(Data for this task)

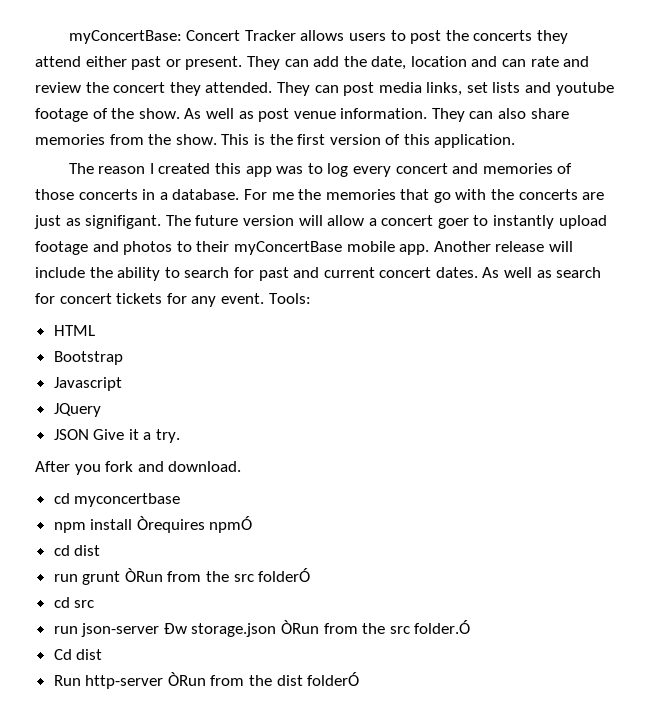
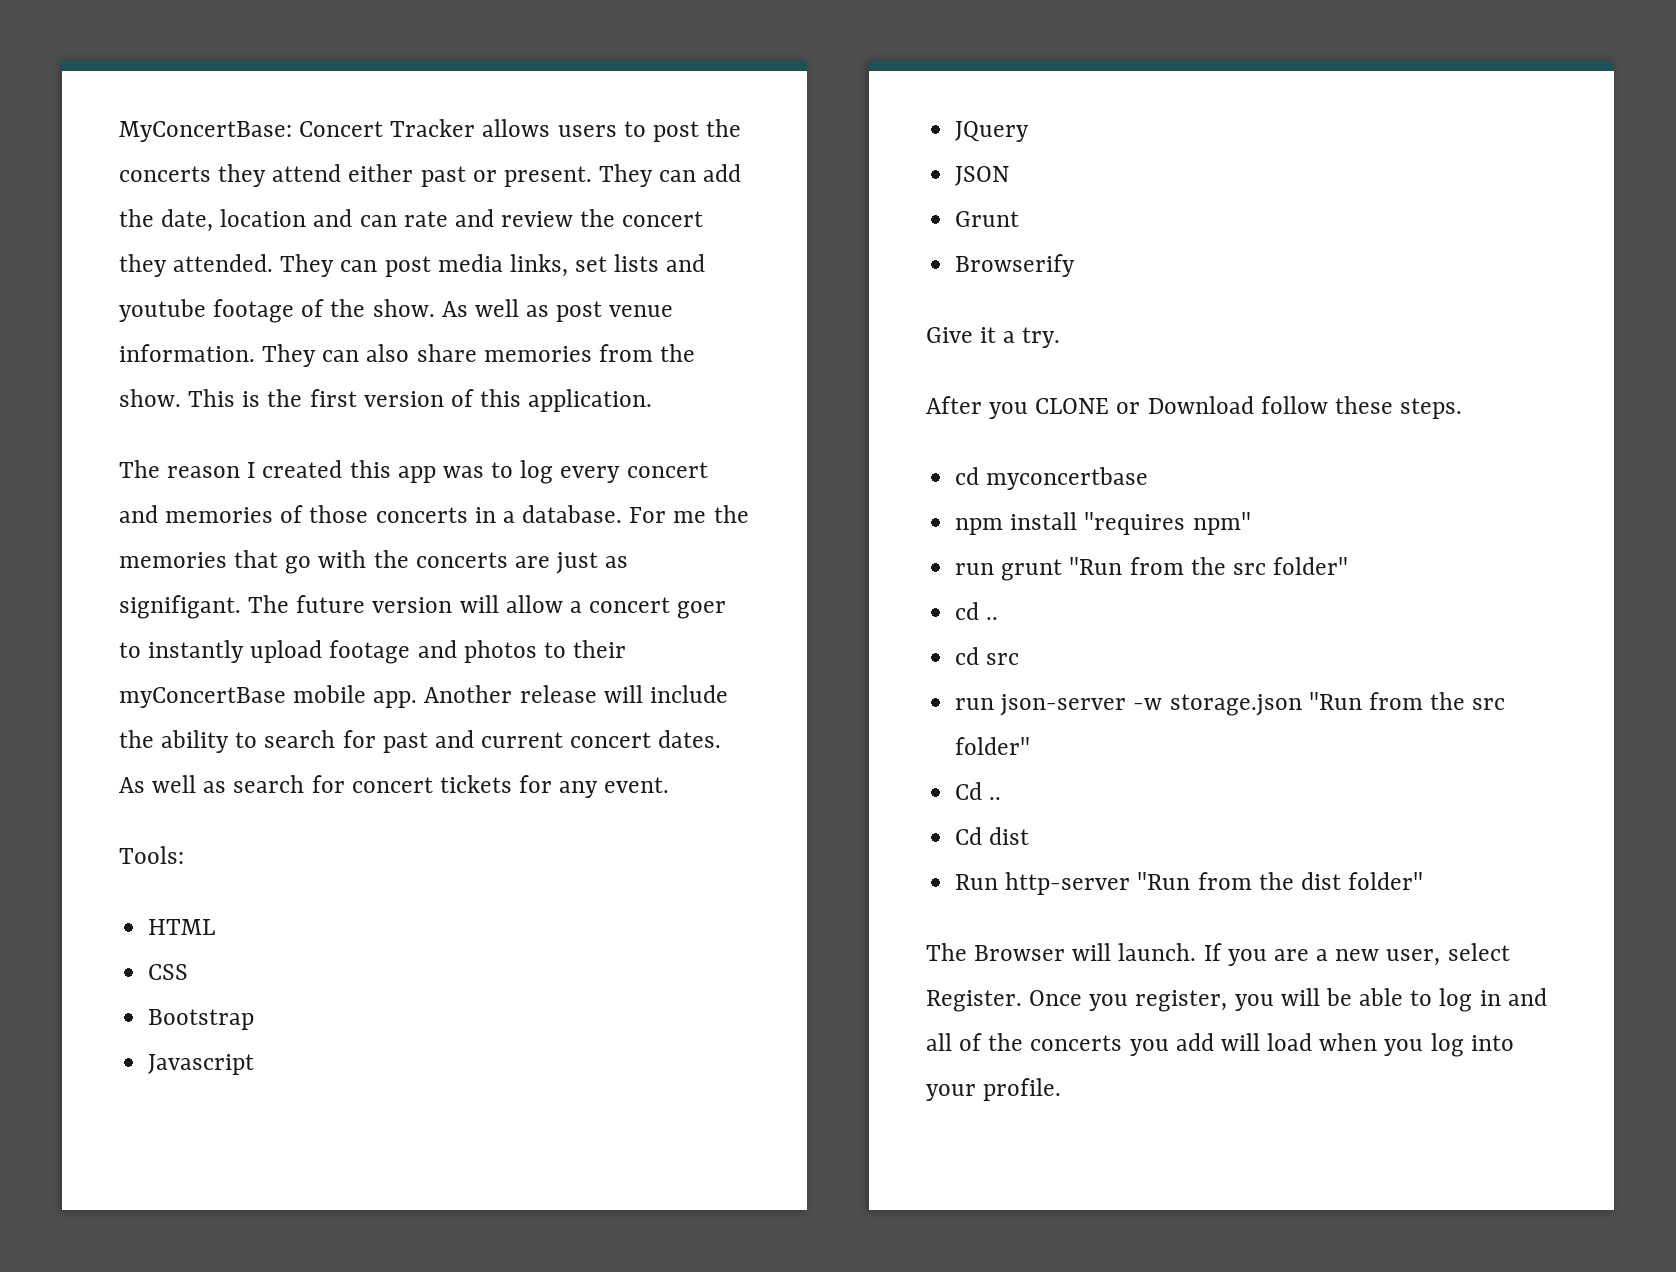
[68,30,182,44] myConcertBase: -> [119,121,292,142] MyConcertBase:
(264, 298) none -> (670, 785) //
(95, 330) none -> [148,964,189,980] // CSS
(89, 434) none -> [955,211,1020,227] [955,254,1076,277] // Grunt // Browserify //
[105,461,242,472] fork and download. -> [1035,396,1463,419] CLONE or Download follow these steps.
[136,516,253,533] [53,545,101,556] Òrequires npmÓ // cd dist -> [1084,512,1251,535] "requires npm"
[124,568,311,582] ÒRun from the src folderÓ -> [1069,557,1349,575] [955,602,999,620] "Run from the src folder" // cd ..
[163,620,471,637] Ðw storage.json ÒRun from the src folder.Ó -> [1133,692,1506,716] [955,737,1031,755] [955,782,1002,800] -w storage.json "Run from the src folder" // Cd ..
[167,672,206,686] ÒRun -> [1137,872,1191,890] "Run
[307,672,360,686] folderÓ -> [1348,872,1424,890] [926,943,1510,966] [926,988,1547,1012] [926,1033,1514,1057] [926,1078,1062,1101] folder" // The Browser will launch. If you are a new user, select Register. Once you register, you will be able to log in and all of the concerts you add will load when you log into your profile.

(End Data for this task)

Could you repeat exactly the lines in the listing above from the one with "[105,461,242,472] fork and" down to the one with "[124,568,311,582] ÒRun from"? Include both of those lines.

[105,461,242,472] fork and download. -> [1035,396,1463,419] CLONE or Download follow these steps.
[136,516,253,533] [53,545,101,556] Òrequires npmÓ // cd dist -> [1084,512,1251,535] "requires npm"
[124,568,311,582] ÒRun from the src folderÓ -> [1069,557,1349,575] [955,602,999,620] "Run from the src folder" // cd ..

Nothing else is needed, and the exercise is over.